The intervention of a veterinarian is necessary because it must first of all verify that no medical problem favoring explains the avoidances (such as for example a painful otitis which makes the dog fear that a human touches him), and that no hormonal disorder modifies the dog’s social behavior.
Then a precise diagnosis of the psychiatric condition is essential to adapt the treatment and the advice and it is also necessary that the veterinarian makes sure that the dog can support the treatment (the choice of the molecule can vary according to age and condition dog).
Treatment for Dog Social Anxiety
The medical treatment makes it possible to break the vicious circle which makes that the animal always reacts in the same way, it makes it possible to restore a normal functioning of the ways of the brain and thus to prepare the ground for the behavioral therapy which is essential and to facilitate that -this.
The most used behavioral therapy is that of controlled immersion: we place the dog in front of the stimulus of moderate intensity until he gets used to it: for example we make him listen regularly to a thunderstorm sound with a low volume at the start and getting stronger.

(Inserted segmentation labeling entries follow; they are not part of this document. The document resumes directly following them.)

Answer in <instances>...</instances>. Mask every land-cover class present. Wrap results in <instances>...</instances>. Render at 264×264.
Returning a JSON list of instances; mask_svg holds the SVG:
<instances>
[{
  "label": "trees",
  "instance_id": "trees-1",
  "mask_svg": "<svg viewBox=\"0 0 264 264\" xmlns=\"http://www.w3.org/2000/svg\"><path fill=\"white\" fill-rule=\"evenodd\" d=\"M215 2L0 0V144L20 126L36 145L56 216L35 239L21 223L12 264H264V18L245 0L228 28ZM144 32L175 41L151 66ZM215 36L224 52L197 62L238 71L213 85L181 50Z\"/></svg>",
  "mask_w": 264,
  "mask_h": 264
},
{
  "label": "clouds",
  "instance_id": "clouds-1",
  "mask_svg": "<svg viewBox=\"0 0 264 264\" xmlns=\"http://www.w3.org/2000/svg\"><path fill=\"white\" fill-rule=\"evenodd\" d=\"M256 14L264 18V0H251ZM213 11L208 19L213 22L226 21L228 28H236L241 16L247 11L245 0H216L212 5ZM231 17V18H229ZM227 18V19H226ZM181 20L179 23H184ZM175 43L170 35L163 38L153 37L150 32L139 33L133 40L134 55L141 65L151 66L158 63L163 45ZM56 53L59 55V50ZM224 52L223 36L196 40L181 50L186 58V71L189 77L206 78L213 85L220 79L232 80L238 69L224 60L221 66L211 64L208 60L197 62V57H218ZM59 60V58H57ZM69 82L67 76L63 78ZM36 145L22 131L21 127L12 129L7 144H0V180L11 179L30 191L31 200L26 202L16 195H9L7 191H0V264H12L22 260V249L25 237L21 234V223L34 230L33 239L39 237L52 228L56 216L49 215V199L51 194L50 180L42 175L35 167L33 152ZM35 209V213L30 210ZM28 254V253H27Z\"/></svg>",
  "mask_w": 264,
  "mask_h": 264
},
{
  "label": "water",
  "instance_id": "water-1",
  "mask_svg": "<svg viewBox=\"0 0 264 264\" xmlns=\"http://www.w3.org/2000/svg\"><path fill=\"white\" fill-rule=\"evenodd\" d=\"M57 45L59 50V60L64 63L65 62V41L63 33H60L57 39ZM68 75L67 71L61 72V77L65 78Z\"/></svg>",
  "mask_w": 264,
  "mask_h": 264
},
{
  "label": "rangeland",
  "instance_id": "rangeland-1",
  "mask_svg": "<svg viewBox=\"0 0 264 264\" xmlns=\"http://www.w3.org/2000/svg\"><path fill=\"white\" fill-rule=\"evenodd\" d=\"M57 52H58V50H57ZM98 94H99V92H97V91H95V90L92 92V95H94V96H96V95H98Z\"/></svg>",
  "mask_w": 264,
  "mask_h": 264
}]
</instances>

The dog being under medication, this will allow the reactions to be controllable and they should be less and less important.
We can also practice what is called counter-conditioning: we place the dog in a very pleasant, reassuring and motivating situation for him, for example we play with him with a toy that he particularly likes and then we put it in presence of the object of his phobia while continuing to play and reward normal behavior. We then create a new association: the object of the phobia is associated with something pleasant (game, reward …).
Exposure to the stimulus is essential for healing: if the animal is only treated with medication, upon stopping treatment it will regain all of its phobia.
It can be interesting to call on a dog trainer for this behavioral therapy. In all cases when your dog has a panic attack related to a phobia, these are the recommended actions:
- avoid reassuring him because it reinforces the behavior, the message he receives is “it’s good you are right to be afraid”.
- ignore his behavior or try to divert his attention with a game
- if the object of the phobia can be anticipated: for example fireworks on July 14: lock your dog in the most isolated room possible in a reassuring environment (basket, toys).